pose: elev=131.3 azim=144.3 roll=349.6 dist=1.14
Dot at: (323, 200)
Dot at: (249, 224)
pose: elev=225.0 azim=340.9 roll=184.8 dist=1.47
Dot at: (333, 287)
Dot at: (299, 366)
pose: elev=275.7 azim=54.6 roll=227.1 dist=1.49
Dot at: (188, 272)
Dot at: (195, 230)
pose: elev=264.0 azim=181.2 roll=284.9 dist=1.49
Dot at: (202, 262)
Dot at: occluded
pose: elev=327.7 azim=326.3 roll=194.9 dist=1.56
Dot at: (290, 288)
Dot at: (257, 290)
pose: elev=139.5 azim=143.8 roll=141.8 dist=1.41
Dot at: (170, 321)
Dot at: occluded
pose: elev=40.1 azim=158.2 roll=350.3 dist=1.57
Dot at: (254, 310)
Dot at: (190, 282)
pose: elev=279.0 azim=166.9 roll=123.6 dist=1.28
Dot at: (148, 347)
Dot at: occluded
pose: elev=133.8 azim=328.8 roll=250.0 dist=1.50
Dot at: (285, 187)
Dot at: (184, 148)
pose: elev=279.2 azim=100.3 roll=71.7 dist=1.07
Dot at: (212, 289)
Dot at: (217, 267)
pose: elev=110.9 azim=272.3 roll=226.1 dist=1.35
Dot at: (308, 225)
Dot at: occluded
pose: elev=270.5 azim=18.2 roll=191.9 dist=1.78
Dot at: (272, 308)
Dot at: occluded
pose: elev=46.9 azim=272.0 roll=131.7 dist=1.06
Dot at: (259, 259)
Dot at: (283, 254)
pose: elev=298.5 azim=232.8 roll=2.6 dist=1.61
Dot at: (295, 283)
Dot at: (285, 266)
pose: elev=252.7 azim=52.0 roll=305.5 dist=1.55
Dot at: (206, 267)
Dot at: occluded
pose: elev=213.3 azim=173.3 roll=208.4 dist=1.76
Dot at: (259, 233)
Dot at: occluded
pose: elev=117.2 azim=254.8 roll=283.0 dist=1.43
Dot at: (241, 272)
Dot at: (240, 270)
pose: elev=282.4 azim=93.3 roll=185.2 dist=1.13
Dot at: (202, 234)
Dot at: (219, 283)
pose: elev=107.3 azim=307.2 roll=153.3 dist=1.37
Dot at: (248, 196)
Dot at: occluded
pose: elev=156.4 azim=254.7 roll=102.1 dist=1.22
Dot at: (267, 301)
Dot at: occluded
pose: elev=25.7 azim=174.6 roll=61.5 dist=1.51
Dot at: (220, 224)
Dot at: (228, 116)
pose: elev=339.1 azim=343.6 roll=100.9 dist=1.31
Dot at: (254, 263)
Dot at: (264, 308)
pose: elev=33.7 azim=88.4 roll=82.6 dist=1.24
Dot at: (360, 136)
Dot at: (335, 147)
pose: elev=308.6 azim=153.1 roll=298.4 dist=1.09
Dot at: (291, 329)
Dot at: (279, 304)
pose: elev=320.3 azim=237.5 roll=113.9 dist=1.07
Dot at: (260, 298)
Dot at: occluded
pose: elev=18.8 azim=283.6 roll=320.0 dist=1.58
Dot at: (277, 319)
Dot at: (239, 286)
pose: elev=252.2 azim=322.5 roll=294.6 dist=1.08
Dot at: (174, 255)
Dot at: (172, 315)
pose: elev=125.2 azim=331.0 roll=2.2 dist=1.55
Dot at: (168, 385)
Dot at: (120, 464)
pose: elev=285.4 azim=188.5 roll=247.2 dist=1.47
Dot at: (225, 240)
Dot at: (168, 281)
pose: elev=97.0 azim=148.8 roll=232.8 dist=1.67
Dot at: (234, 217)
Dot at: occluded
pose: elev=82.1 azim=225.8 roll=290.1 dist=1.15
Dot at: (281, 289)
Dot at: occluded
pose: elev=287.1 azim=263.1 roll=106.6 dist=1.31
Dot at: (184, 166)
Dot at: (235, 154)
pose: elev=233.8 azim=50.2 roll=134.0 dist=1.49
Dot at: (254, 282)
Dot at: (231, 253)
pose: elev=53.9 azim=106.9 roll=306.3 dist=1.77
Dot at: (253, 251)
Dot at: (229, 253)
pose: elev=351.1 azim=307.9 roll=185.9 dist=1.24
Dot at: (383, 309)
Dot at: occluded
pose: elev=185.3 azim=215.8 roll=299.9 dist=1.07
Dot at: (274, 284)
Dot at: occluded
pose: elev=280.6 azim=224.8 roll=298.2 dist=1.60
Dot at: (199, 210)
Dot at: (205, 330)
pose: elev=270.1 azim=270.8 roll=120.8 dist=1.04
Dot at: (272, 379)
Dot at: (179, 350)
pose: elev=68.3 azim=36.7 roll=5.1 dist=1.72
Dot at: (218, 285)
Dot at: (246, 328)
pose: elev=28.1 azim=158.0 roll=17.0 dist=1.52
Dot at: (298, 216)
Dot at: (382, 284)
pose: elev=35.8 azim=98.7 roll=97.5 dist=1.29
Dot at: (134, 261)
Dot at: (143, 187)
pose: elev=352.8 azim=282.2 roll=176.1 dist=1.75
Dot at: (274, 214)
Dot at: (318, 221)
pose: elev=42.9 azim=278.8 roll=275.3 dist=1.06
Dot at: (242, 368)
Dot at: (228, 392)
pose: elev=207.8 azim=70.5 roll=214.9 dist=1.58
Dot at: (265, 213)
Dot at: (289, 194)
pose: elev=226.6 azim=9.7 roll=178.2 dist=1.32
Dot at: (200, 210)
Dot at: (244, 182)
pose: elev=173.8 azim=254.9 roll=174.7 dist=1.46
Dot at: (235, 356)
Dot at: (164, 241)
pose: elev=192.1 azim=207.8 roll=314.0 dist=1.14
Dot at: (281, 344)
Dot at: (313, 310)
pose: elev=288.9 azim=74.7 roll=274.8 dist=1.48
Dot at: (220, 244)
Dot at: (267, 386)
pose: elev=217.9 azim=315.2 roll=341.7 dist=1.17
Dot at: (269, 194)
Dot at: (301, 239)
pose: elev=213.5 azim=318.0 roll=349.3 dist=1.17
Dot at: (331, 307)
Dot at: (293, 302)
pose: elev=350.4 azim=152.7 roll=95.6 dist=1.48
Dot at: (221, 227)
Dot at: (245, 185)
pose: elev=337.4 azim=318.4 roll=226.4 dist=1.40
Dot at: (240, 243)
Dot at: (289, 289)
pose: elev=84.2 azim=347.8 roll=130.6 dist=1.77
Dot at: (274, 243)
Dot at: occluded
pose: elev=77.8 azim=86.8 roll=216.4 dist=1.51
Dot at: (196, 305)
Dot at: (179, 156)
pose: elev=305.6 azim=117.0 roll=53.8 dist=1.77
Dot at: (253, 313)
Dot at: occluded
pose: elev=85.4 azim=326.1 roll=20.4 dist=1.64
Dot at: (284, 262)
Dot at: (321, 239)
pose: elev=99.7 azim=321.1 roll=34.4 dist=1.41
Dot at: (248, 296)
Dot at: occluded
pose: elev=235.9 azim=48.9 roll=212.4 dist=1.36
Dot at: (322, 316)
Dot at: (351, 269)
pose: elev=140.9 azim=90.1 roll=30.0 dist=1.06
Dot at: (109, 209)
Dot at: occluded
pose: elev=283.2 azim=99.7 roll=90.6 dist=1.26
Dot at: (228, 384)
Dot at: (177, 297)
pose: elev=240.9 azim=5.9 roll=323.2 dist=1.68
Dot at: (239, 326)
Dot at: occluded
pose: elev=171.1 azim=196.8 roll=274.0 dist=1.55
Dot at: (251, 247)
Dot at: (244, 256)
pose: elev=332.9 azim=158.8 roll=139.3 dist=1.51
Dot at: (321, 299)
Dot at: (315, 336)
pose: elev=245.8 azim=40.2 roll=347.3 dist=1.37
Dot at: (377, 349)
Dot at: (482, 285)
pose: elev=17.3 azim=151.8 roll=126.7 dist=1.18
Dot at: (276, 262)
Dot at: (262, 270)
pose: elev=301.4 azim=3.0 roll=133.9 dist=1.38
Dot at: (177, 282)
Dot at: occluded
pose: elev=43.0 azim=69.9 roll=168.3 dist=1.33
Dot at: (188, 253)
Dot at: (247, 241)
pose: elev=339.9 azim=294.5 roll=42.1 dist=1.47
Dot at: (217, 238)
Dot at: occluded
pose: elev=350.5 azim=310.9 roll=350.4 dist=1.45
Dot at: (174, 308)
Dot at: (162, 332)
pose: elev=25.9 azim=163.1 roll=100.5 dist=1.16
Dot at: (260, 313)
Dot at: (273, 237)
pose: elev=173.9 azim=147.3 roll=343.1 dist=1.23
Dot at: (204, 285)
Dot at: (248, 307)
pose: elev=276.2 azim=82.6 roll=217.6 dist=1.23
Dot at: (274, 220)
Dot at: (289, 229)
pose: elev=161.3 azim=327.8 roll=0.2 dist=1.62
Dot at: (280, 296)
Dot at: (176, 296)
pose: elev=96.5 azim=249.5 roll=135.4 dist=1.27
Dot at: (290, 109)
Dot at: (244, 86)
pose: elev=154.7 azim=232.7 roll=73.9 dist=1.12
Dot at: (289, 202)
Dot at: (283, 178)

§ **Your task**:
Repeat the records verbatim, beginning at the line that contains "pose: elev=173.9 azim=147.3" and continuing through the end of the records.

§ **Exercise response**:
pose: elev=173.9 azim=147.3 roll=343.1 dist=1.23
Dot at: (204, 285)
Dot at: (248, 307)
pose: elev=276.2 azim=82.6 roll=217.6 dist=1.23
Dot at: (274, 220)
Dot at: (289, 229)
pose: elev=161.3 azim=327.8 roll=0.2 dist=1.62
Dot at: (280, 296)
Dot at: (176, 296)
pose: elev=96.5 azim=249.5 roll=135.4 dist=1.27
Dot at: (290, 109)
Dot at: (244, 86)
pose: elev=154.7 azim=232.7 roll=73.9 dist=1.12
Dot at: (289, 202)
Dot at: (283, 178)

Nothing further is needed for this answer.